» WHAT THIS TASK INVOLVES: Please quote every line of the material below, from the one containing "common name: Pedunculate oak" through the one containing "genus: Buteo", with both of those lines included.

» DATA LINES:
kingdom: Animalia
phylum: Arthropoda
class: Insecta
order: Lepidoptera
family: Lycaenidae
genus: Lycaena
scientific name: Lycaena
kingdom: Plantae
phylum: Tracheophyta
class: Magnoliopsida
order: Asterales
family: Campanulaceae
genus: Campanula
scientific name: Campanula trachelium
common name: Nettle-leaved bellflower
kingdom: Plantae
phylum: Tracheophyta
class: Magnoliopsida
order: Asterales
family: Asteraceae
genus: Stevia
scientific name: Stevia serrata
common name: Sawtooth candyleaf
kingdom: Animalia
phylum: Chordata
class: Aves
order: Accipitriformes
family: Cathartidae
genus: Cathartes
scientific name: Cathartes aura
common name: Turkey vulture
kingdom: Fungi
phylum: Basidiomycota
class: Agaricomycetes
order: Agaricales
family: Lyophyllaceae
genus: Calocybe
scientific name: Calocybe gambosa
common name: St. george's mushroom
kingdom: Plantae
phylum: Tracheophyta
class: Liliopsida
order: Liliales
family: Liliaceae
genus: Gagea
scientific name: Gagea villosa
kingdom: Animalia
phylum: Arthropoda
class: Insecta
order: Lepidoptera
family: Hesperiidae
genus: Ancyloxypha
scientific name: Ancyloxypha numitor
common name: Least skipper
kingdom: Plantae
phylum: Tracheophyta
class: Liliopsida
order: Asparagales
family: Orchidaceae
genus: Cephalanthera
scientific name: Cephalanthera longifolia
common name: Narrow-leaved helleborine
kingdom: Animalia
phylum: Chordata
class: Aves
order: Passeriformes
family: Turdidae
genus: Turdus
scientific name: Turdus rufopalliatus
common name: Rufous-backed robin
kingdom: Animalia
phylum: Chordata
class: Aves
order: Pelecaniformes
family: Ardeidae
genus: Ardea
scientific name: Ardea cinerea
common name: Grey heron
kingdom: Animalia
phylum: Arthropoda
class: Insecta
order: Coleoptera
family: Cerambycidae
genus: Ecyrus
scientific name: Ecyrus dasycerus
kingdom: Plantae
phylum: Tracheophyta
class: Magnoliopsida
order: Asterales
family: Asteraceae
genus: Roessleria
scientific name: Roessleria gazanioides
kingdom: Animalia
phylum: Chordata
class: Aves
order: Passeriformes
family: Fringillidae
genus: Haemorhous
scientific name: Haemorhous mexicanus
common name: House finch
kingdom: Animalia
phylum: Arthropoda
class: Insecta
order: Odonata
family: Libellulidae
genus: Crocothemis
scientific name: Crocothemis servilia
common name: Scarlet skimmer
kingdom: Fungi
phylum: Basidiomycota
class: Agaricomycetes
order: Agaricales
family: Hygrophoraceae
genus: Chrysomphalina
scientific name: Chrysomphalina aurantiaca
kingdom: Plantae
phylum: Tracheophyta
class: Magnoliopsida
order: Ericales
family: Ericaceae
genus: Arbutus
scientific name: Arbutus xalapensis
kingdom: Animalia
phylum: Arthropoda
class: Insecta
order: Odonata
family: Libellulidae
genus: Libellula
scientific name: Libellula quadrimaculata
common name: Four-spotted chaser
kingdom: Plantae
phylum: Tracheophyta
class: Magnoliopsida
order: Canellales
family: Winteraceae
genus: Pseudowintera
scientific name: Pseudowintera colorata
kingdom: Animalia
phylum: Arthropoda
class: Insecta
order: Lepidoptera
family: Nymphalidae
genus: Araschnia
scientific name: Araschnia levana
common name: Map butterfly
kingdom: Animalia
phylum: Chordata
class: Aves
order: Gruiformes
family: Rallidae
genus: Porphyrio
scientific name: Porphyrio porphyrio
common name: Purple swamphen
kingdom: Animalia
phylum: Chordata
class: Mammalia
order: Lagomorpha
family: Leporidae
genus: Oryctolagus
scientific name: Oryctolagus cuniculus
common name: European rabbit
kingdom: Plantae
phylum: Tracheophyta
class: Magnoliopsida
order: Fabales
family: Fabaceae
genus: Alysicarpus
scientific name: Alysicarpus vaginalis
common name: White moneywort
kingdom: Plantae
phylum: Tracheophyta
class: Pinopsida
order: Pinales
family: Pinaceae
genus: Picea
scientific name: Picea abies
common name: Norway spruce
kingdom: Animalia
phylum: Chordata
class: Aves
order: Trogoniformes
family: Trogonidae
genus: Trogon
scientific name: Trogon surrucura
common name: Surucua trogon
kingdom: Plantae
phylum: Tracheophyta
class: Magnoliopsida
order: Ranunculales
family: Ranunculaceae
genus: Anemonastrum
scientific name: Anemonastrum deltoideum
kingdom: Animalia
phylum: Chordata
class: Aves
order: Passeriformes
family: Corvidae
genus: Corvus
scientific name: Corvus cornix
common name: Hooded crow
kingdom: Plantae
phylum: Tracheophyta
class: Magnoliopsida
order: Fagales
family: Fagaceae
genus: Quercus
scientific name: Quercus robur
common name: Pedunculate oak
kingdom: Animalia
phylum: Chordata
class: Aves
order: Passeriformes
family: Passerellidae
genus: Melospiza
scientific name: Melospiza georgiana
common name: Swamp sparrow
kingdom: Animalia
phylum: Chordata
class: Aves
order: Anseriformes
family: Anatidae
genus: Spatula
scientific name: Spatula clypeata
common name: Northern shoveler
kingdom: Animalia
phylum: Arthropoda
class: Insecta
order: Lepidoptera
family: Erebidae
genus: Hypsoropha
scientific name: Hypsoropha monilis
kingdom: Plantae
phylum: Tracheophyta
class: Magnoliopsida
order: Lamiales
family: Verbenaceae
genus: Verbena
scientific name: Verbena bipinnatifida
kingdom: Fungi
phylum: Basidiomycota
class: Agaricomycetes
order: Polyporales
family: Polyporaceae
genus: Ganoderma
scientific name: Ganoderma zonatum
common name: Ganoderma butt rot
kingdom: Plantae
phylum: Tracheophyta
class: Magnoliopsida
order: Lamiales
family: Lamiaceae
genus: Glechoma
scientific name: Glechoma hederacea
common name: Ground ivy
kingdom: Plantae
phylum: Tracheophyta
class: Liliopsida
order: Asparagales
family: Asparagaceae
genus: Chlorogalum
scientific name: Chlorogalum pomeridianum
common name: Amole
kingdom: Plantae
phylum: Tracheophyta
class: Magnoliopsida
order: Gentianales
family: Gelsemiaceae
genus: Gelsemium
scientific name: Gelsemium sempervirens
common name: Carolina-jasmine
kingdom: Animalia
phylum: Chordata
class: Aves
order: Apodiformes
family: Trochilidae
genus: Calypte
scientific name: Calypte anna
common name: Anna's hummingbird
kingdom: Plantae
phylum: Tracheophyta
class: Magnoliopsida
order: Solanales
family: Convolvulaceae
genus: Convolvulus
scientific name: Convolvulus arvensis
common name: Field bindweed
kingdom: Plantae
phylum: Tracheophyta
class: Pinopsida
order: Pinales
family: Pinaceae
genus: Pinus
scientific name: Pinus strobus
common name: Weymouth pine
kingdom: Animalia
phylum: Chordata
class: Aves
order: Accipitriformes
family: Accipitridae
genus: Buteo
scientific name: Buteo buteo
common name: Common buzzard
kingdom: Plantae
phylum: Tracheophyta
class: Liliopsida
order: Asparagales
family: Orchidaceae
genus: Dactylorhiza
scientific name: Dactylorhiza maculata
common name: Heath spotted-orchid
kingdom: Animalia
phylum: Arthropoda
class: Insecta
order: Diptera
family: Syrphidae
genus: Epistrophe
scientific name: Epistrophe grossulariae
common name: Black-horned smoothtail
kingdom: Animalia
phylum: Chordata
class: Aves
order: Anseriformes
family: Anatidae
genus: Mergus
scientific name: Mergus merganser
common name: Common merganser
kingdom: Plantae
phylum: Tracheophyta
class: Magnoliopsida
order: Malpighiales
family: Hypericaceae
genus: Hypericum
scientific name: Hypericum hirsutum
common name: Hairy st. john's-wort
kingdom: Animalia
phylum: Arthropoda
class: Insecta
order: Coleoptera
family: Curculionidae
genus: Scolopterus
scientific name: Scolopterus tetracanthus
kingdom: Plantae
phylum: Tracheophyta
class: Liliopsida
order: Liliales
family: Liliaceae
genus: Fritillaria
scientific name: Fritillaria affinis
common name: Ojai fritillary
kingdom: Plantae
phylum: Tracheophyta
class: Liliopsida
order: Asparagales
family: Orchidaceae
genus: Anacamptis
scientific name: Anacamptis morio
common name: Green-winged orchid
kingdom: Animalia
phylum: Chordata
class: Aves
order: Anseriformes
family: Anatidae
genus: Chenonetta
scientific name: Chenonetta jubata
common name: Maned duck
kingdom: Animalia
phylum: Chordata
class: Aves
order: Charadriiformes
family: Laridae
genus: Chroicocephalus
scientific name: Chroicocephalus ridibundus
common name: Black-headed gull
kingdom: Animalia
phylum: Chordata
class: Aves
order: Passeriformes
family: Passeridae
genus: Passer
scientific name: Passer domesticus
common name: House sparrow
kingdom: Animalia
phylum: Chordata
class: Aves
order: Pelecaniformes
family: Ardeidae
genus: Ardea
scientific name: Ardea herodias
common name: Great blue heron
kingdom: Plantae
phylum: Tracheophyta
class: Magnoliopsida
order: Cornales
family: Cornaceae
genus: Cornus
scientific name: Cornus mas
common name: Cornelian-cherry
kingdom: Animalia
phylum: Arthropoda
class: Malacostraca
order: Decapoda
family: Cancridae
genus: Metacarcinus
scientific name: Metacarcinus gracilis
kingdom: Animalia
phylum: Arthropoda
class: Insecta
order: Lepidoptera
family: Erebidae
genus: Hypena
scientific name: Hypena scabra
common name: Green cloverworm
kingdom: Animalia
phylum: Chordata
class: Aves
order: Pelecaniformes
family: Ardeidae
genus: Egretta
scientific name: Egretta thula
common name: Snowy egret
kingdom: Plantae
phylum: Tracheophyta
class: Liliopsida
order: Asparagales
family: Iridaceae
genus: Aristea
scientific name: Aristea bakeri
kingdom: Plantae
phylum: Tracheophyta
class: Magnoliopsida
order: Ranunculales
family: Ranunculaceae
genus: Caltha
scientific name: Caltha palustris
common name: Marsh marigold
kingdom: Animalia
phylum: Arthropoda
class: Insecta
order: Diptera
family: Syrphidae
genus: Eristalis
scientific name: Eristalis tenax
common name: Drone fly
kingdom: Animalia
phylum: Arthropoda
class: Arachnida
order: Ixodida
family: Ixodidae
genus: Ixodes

» RESPONSE TO THE EXERCISE:
common name: Pedunculate oak
kingdom: Animalia
phylum: Chordata
class: Aves
order: Passeriformes
family: Passerellidae
genus: Melospiza
scientific name: Melospiza georgiana
common name: Swamp sparrow
kingdom: Animalia
phylum: Chordata
class: Aves
order: Anseriformes
family: Anatidae
genus: Spatula
scientific name: Spatula clypeata
common name: Northern shoveler
kingdom: Animalia
phylum: Arthropoda
class: Insecta
order: Lepidoptera
family: Erebidae
genus: Hypsoropha
scientific name: Hypsoropha monilis
kingdom: Plantae
phylum: Tracheophyta
class: Magnoliopsida
order: Lamiales
family: Verbenaceae
genus: Verbena
scientific name: Verbena bipinnatifida
kingdom: Fungi
phylum: Basidiomycota
class: Agaricomycetes
order: Polyporales
family: Polyporaceae
genus: Ganoderma
scientific name: Ganoderma zonatum
common name: Ganoderma butt rot
kingdom: Plantae
phylum: Tracheophyta
class: Magnoliopsida
order: Lamiales
family: Lamiaceae
genus: Glechoma
scientific name: Glechoma hederacea
common name: Ground ivy
kingdom: Plantae
phylum: Tracheophyta
class: Liliopsida
order: Asparagales
family: Asparagaceae
genus: Chlorogalum
scientific name: Chlorogalum pomeridianum
common name: Amole
kingdom: Plantae
phylum: Tracheophyta
class: Magnoliopsida
order: Gentianales
family: Gelsemiaceae
genus: Gelsemium
scientific name: Gelsemium sempervirens
common name: Carolina-jasmine
kingdom: Animalia
phylum: Chordata
class: Aves
order: Apodiformes
family: Trochilidae
genus: Calypte
scientific name: Calypte anna
common name: Anna's hummingbird
kingdom: Plantae
phylum: Tracheophyta
class: Magnoliopsida
order: Solanales
family: Convolvulaceae
genus: Convolvulus
scientific name: Convolvulus arvensis
common name: Field bindweed
kingdom: Plantae
phylum: Tracheophyta
class: Pinopsida
order: Pinales
family: Pinaceae
genus: Pinus
scientific name: Pinus strobus
common name: Weymouth pine
kingdom: Animalia
phylum: Chordata
class: Aves
order: Accipitriformes
family: Accipitridae
genus: Buteo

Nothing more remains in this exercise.